Work to complete: Pictures excluded, output the lines of the data below between the one holding "focal_mm: 75" and the one holding "focal_mm: 4.15", inclusive, exactly as they stand.

Record excerpts:
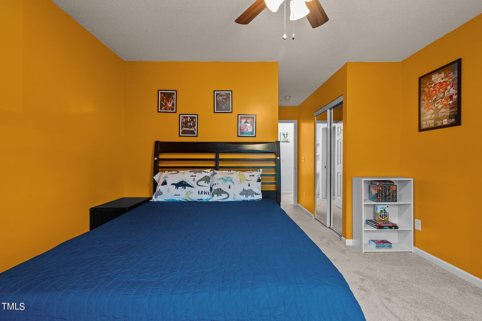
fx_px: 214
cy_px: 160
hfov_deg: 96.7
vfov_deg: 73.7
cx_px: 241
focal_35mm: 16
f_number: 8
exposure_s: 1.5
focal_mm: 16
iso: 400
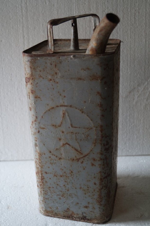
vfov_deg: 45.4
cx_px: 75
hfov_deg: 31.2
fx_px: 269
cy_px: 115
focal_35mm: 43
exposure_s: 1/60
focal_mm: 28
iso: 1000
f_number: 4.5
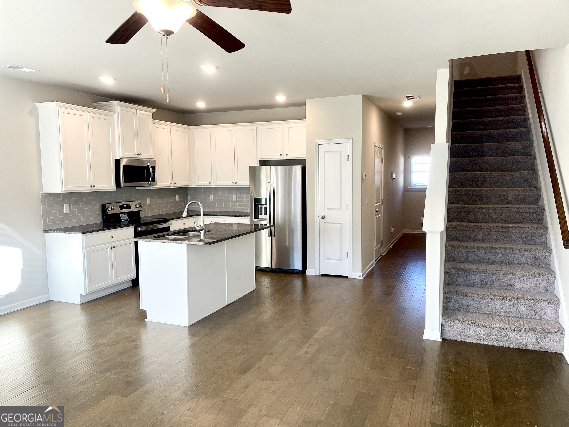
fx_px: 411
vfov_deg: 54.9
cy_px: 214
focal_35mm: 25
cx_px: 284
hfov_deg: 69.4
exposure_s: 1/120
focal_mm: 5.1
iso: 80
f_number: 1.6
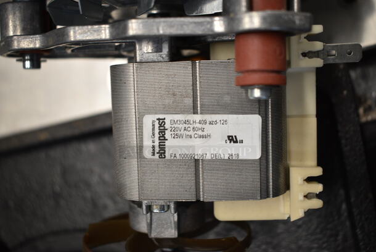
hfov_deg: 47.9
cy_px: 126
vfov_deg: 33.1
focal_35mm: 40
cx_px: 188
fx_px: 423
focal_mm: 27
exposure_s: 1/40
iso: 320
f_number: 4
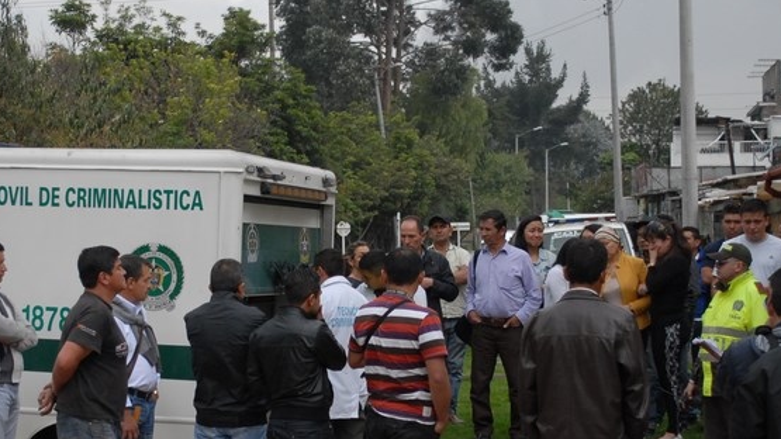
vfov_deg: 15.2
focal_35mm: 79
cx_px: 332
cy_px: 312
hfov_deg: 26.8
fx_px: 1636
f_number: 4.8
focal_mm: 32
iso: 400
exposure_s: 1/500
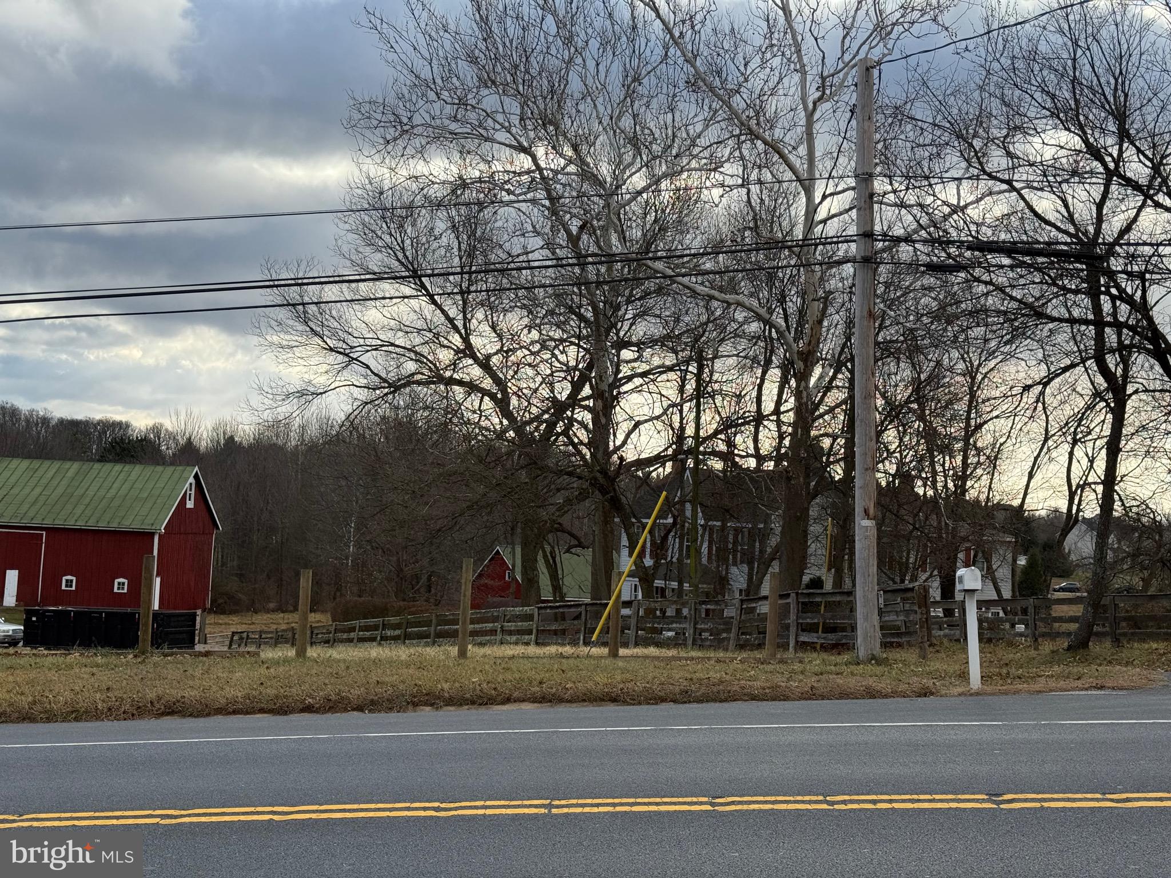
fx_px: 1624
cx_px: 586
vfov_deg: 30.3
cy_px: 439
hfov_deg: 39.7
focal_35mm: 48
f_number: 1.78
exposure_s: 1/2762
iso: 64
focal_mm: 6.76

---

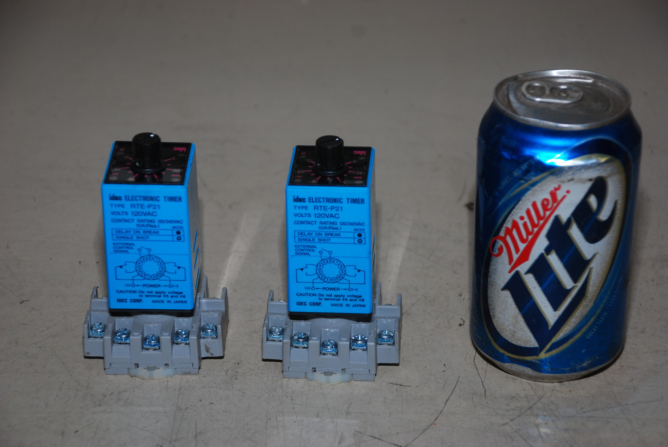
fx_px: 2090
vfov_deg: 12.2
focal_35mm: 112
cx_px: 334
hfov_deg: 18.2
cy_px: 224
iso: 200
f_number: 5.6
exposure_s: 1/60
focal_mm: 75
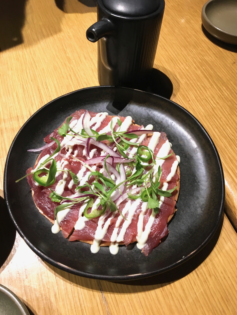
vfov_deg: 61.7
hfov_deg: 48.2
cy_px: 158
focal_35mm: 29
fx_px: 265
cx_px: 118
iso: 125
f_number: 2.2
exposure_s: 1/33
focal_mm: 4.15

Reply:
focal_mm: 75
vfov_deg: 61.7
hfov_deg: 48.2
cy_px: 158
focal_35mm: 29
fx_px: 265
cx_px: 118
iso: 125
f_number: 2.2
exposure_s: 1/33
focal_mm: 4.15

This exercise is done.